Dataset entries
==*==

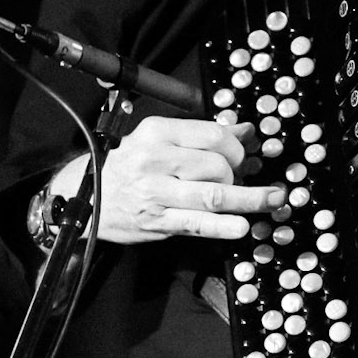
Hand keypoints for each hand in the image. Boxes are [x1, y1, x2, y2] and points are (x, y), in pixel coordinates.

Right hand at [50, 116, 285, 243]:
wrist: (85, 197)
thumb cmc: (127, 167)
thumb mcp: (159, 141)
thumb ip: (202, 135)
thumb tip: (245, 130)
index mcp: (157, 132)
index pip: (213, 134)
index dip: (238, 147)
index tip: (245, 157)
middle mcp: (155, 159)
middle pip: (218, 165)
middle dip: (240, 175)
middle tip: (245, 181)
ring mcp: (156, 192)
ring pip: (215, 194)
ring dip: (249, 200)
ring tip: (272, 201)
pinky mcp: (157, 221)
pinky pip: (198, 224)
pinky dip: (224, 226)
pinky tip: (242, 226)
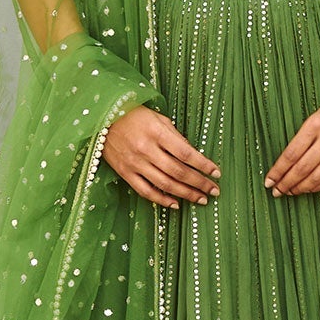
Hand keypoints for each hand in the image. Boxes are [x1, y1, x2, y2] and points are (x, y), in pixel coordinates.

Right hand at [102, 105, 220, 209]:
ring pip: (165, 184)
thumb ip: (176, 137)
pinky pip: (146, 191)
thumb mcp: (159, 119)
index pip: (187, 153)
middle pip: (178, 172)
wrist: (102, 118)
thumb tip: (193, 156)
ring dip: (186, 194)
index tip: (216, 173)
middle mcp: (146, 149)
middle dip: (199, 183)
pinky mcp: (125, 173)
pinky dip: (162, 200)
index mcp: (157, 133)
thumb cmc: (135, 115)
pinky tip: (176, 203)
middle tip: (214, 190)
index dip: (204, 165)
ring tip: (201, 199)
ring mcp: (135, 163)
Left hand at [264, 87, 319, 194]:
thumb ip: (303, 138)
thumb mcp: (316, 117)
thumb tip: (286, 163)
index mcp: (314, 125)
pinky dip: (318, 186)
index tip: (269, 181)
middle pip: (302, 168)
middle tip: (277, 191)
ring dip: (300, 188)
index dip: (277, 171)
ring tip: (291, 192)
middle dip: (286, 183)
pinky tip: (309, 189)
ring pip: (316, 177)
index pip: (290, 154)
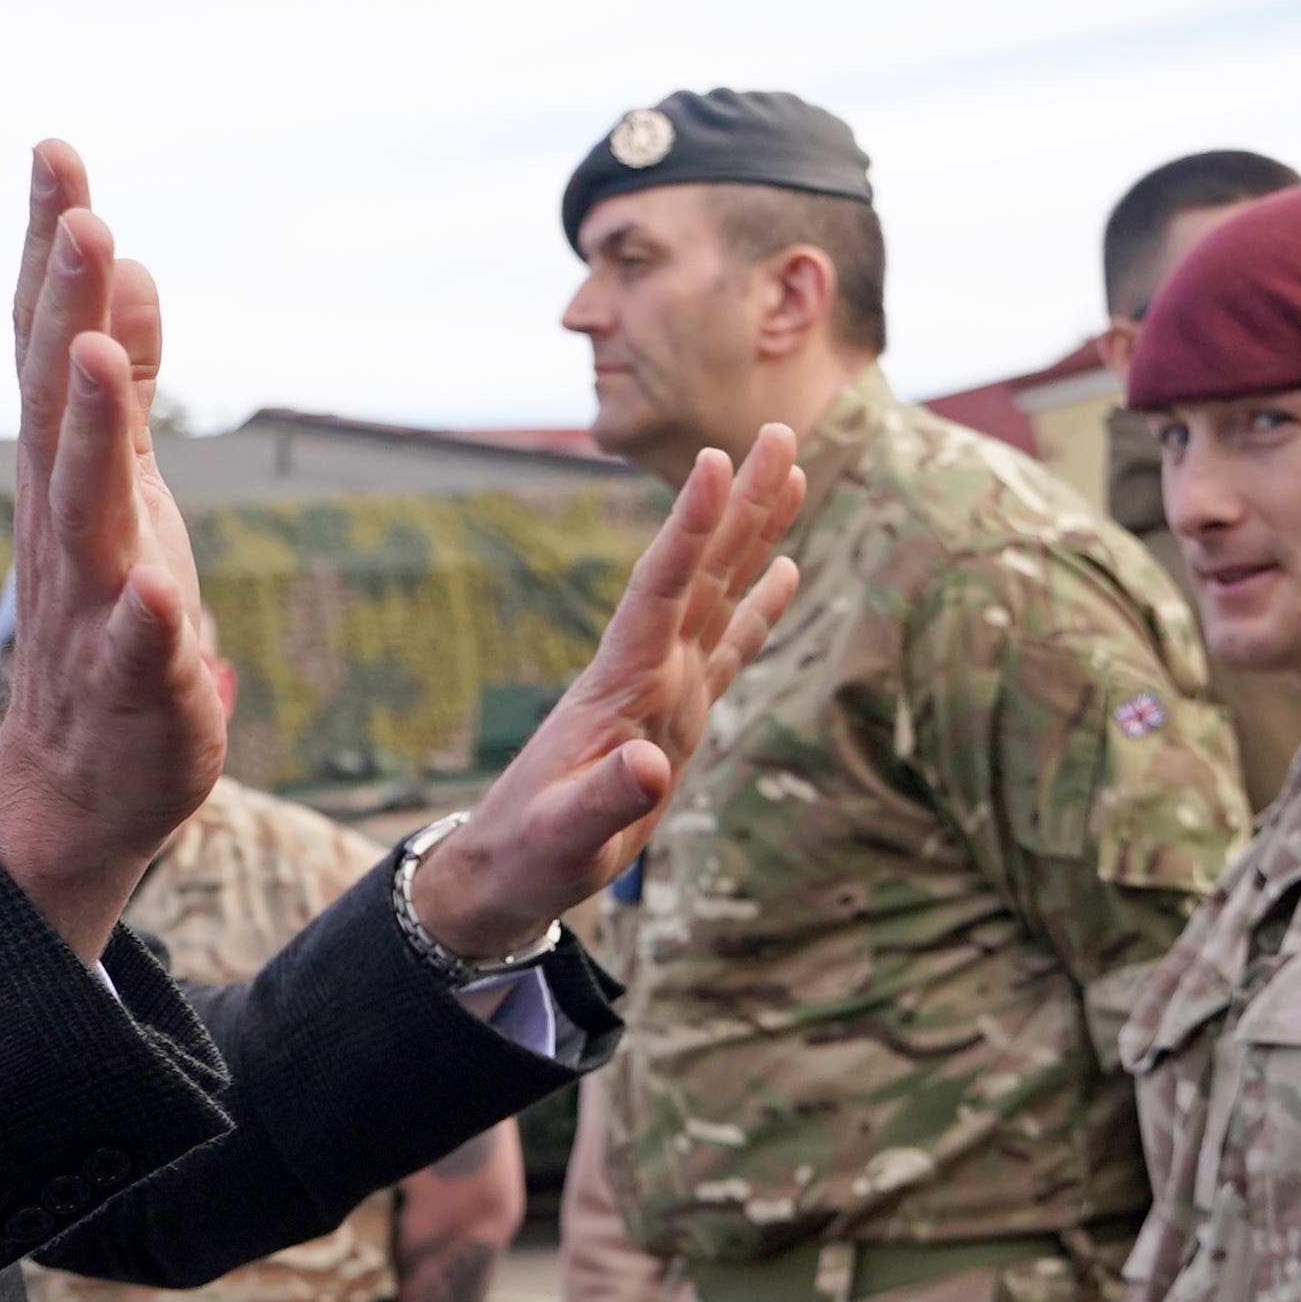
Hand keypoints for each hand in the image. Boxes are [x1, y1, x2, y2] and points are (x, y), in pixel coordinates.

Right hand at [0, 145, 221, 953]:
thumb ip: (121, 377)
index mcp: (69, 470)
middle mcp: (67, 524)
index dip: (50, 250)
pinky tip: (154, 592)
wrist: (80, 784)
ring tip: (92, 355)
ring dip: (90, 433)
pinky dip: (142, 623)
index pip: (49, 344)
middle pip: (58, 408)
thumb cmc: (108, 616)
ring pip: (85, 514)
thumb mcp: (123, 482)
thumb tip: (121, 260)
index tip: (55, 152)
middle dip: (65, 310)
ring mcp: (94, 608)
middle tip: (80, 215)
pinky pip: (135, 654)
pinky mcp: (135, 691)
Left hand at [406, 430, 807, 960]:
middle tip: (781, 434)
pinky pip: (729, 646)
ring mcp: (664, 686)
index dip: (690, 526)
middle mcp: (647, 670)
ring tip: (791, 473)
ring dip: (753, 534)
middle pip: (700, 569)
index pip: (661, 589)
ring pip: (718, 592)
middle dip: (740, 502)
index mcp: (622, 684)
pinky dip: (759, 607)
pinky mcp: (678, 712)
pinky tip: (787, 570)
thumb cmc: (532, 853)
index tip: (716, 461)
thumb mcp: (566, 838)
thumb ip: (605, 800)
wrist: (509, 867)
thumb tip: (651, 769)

==*==

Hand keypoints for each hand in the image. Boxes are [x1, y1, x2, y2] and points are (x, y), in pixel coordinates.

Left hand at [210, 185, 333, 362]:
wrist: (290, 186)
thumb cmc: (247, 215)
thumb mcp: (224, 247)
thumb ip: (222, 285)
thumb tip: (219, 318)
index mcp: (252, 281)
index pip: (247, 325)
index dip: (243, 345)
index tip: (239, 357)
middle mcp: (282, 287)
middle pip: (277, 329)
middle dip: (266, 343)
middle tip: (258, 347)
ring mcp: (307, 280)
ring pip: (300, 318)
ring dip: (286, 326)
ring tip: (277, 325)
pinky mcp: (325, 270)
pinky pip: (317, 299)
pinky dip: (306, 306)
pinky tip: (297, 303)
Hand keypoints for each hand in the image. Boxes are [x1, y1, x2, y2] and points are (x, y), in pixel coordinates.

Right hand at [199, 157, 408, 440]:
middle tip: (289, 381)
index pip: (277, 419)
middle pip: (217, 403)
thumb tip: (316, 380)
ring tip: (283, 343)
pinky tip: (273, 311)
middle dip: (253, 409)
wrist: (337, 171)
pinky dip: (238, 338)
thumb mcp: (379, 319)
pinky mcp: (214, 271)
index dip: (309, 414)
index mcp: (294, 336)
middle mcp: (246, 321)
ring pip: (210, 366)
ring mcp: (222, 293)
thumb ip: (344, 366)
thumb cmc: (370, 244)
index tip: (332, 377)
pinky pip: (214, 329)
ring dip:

==*==

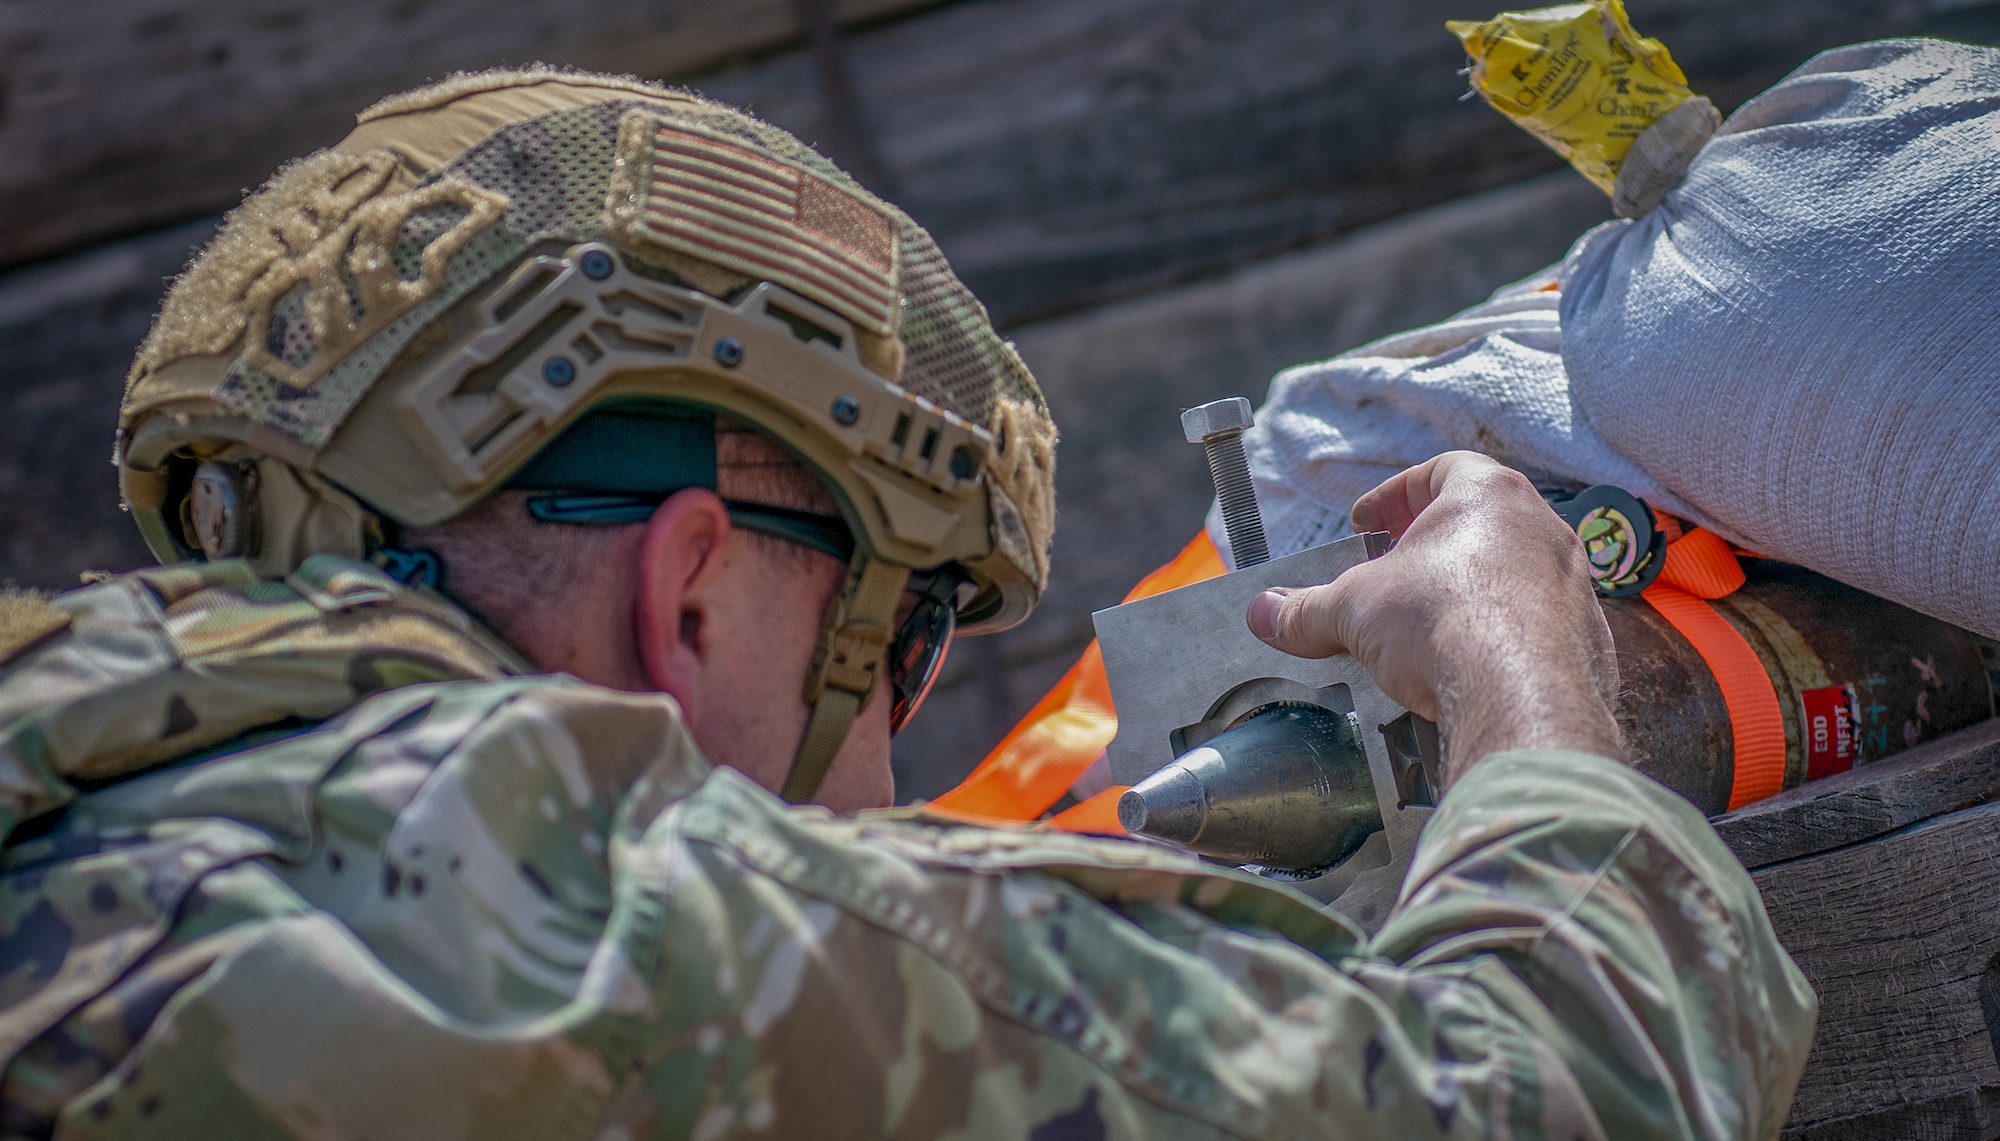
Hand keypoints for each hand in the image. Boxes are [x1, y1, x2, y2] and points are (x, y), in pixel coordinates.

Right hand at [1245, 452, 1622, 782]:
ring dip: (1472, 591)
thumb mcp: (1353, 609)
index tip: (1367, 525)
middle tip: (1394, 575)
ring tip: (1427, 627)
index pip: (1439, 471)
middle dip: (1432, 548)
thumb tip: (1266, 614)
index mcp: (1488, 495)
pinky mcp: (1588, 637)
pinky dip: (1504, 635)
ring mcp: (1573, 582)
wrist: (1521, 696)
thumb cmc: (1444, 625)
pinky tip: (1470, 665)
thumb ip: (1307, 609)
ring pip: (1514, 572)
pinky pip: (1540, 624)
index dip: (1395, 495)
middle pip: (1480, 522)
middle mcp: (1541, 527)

==*==

:: Assigned task ::
Read through the entries and copy each line in which "Right" appears.

:: Solution to this problem ::
Right hand at [50, 116, 285, 243]:
Right hand at [102, 105, 220, 209]:
Right hand at [0, 145, 221, 953]:
Right hand at [199, 157, 408, 440]:
Right hand at [1245, 452, 1622, 782]:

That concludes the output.